Os dois vereadores, que não conquistaram a vaga nas eleições, mas assumiram como suplentes porque o governo atual escalou os eleitos para o secretariado, também lembraram os problemas anteriores com a empresa de mão de obra terceirizada e com a empresa que teria apresentado o menor preço (leia abaixo). Da Rold chegou a afirmar que a empresa “não tinha sede” e possuía ligações com a CCS. “Poderia dizer que era uma empresa laranja”, acusou.

Promotor solicitou documentos para averiguar novas denúncias

O promotor Alécio Nogueira, que conduz o inquérito em Bento Gonçalves, afirmou que já solicitou as informações referentes ao caso para averiguar essas supostas ligações. Ele deverá ouvir os envolvidos, assim como o ex-prefeito.
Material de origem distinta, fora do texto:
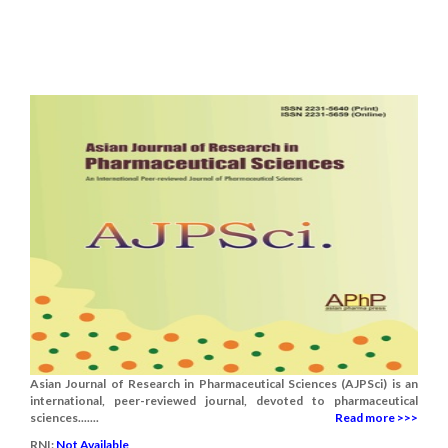
Asian Journal of Research in Pharmaceutical Sciences (AJPSci) is an
international, peer-reviewed journal, devoted to pharmaceutical
sciences.......
Read more >>>
RNI:
Not Available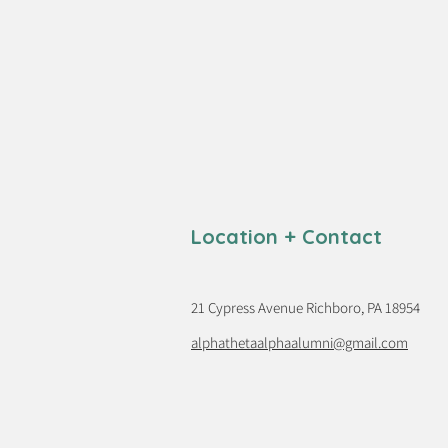
Location + Contact
21 Cypress Avenue Richboro, PA 18954
alphathetaalphaalumni@gmail.com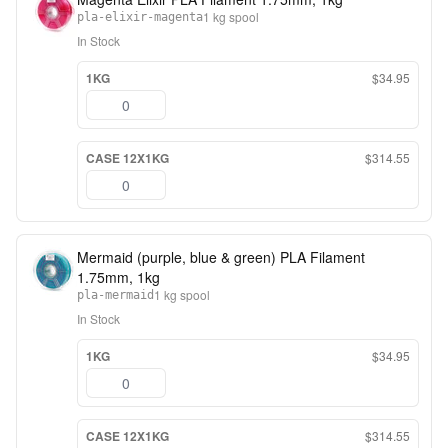
1 kg spool
pla-elixir-magenta
In Stock
1KG
$34.95
CASE 12X1KG
$314.55
Mermaid (purple, blue & green) PLA Filament
1.75mm, 1kg
1 kg spool
pla-mermaid
In Stock
1KG
$34.95
CASE 12X1KG
$314.55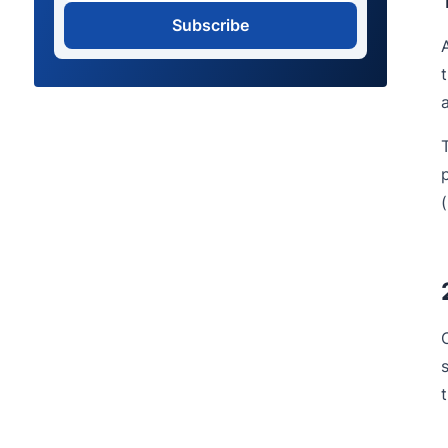
Subscribe
(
Em dezembro de 2020, a prefeitura afirmou à reportagem que decidiu não contratar a empresa GFG, e encaminhou um relatório de diligência onde comprovaria que existiam conexões societárias entre a GFG e a CCS, e garantiu não ter conhecimento sobre a ligação entre a MedSaúde e a APL. Durante o inquérito do MP, que ainda está em fase de instrução e não ouviu os envolvidos, a prefeitura terá nova oportunidade para esclarecer o caso.

Entenda o caso

O contrato com a APL pôde ser celebrado com dispensa da licitação porque o Tribunal de Justiça do estado (TJRS) suspendeu em maio do ano passado o processo licitatório por divergências no edital quanto à exigência de comprovação de experiência prévia da empresa contratada na prestação do serviço. Como o contrato com a CCS se encerraria no mês seguinte e não havia interesse da prefeitura em renovar o compromisso, depois de impasses recorrentes entre a prefeitura, a empresa, os servidores terceirizados e o sindicato da categoria, a prefeitura alegou que não haveria tempo hábil para corrigir o processo licitatório e, assim, comprovou o caráter emergencial da manutenção dos serviços e a contratação não precisou seguir os ritos legais previstos em um processo licitatório.
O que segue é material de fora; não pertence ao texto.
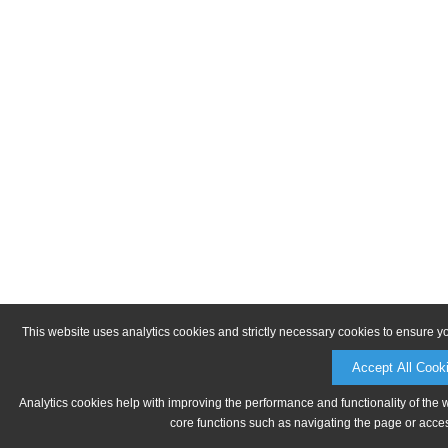
This website uses analytics cookies and strictly necessary cookies to ensure y
Accept All Cook
Analytics cookies help with improving the performance and functionality of the 
core functions such as navigating the page or acces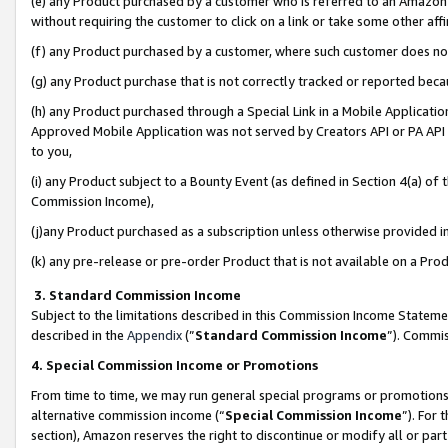
(e) any Product purchased by a customer who is referred to an Amazon Si
without requiring the customer to click on a link or take some other affi
(f) any Product purchased by a customer, where such customer does no
(g) any Product purchase that is not correctly tracked or reported bec
(h) any Product purchased through a Special Link in a Mobile Applicatio
Approved Mobile Application was not served by Creators API or PA API (
to you,
(i) any Product subject to a Bounty Event (as defined in Section 4(a) o
Commission Income),
(j)any Product purchased as a subscription unless otherwise provided 
(k) any pre-release or pre-order Product that is not available on a Prod
3. Standard Commission Income
Subject to the limitations described in this Commission Income Statem
described in the
Appendix
(”
Standard Commission Income
”). Commis
4. Special Commission Income or Promotions
From time to time, we may run general special programs or promotions 
alternative commission income (“
Special Commission Income
”). For
section), Amazon reserves the right to discontinue or modify all or par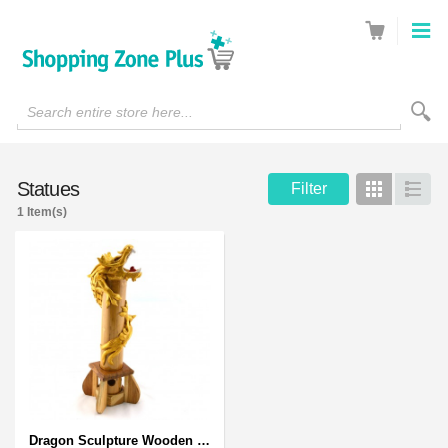
Search entire store here...
Statues
Filter
Grid
List
1 Item(s)
Dragon Sculpture Wooden Carved Coiled Stance Statuette - Gold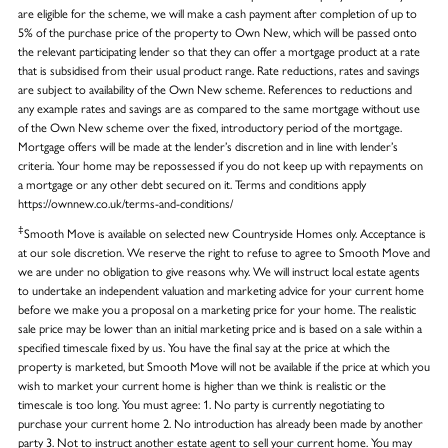
are eligible for the scheme, we will make a cash payment after completion of up to
5% of the purchase price of the property to Own New, which will be passed onto
the relevant participating lender so that they can offer a mortgage product at a rate
that is subsidised from their usual product range. Rate reductions, rates and savings
are subject to availability of the Own New scheme. References to reductions and
any example rates and savings are as compared to the same mortgage without use
of the Own New scheme over the fixed, introductory period of the mortgage.
Mortgage offers will be made at the lender’s discretion and in line with lender’s
criteria. Your home may be repossessed if you do not keep up with repayments on
a mortgage or any other debt secured on it. Terms and conditions apply
https://ownnew.co.uk/terms-and-conditions/
‡
Smooth Move is available on selected new Countryside Homes only. Acceptance is
at our sole discretion. We reserve the right to refuse to agree to Smooth Move and
we are under no obligation to give reasons why. We will instruct local estate agents
to undertake an independent valuation and marketing advice for your current home
before we make you a proposal on a marketing price for your home. The realistic
sale price may be lower than an initial marketing price and is based on a sale within a
specified timescale fixed by us. You have the final say at the price at which the
property is marketed, but Smooth Move will not be available if the price at which you
wish to market your current home is higher than we think is realistic or the
timescale is too long. You must agree: 1. No party is currently negotiating to
purchase your current home 2. No introduction has already been made by another
party 3. Not to instruct another estate agent to sell your current home. You may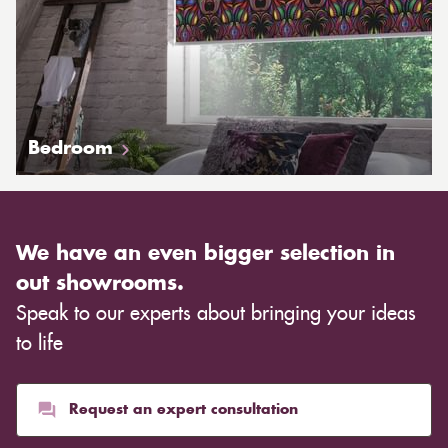
Bedroom
We have an even bigger selection in
out showrooms.
Speak to our experts about bringing your ideas
to life
Request an expert consultation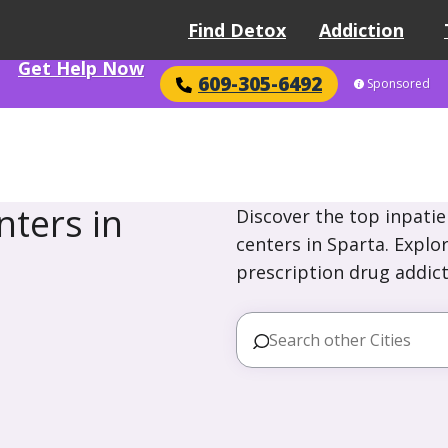
Find Detox
Addiction
Get Help Now
609-305-6492
Sponsored
ters in
Discover the top inpatie
centers in Sparta. Explo
prescription drug addict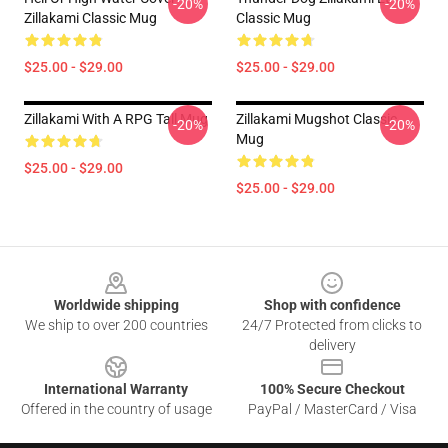
-20%
-20%
Zillakami Classic Mug
Classic Mug
$25.00 - $29.00
$25.00 - $29.00
Zillakami With A RPG Tall Mug
Zillakami Mugshot Classic
-20%
-20%
Mug
$25.00 - $29.00
$25.00 - $29.00
Footer
Worldwide shipping
Shop with confidence
We ship to over 200 countries
24/7 Protected from clicks to
delivery
International Warranty
100% Secure Checkout
Offered in the country of usage
PayPal / MasterCard / Visa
Mas o que causou estranheza foi que a prefeitura não contratou a empresa que ofereceu a melhor proposta, mas preferiu pagar cerca de R$ 1,5 milhão a mais para fechar com a APL, o que ocorreu em junho de 2020. A falta de uma explicação oficial e o prejuízo aos cofres públicos provocaram um questionamento do MP: a resposta da prefeitura para ter preterido a empresa que apresentou o menor preço foi que existiam conexões societárias entre a empresa que apresentou a menor proposta e a CCS. O expediente do MP estava paralisado desde julho, e agora será objeto do mesmo inquérito que investiga o contrato.

A contratação da MedSaúde em 2020 também foi feita sem licitação e chamou a atenção do MP. Isso porque a comissão de licitação da prefeitura de Bento desclassificou as outras duas empresas concorrentes – o Instituto de Saúde Santa Clara e a empresa Sander Serviços Terceirizado – na fase de credenciamento, por não terem cumprido uma norma burocrática de identificação do envelope com a proposta. As empresas apresentaram recurso porque o erro não pode ser consertado pelos representantes legais da empresa que participavam da concorrência. O contrato com a MedSaúde foi prorrogado em abril por até 180 dias, de acordo com o Diário Oficial Eletrônico de 31 de março, ainda que o aditamento não constasse no portal da transparência até esta quinta-feira, dia 15, e foi alvo de críticas e revisões desde sua celebração original, primeiro porque os valores apontados como pagamento para determinadas funções estavam superfaturados, depois porque um dos sócios da empresa tinha contrato com o município como coordenador da Unidade de Pronto Atendimento 24H; agora, pela ligação com a operação da Força Tarefa que envolve o MP e a PF.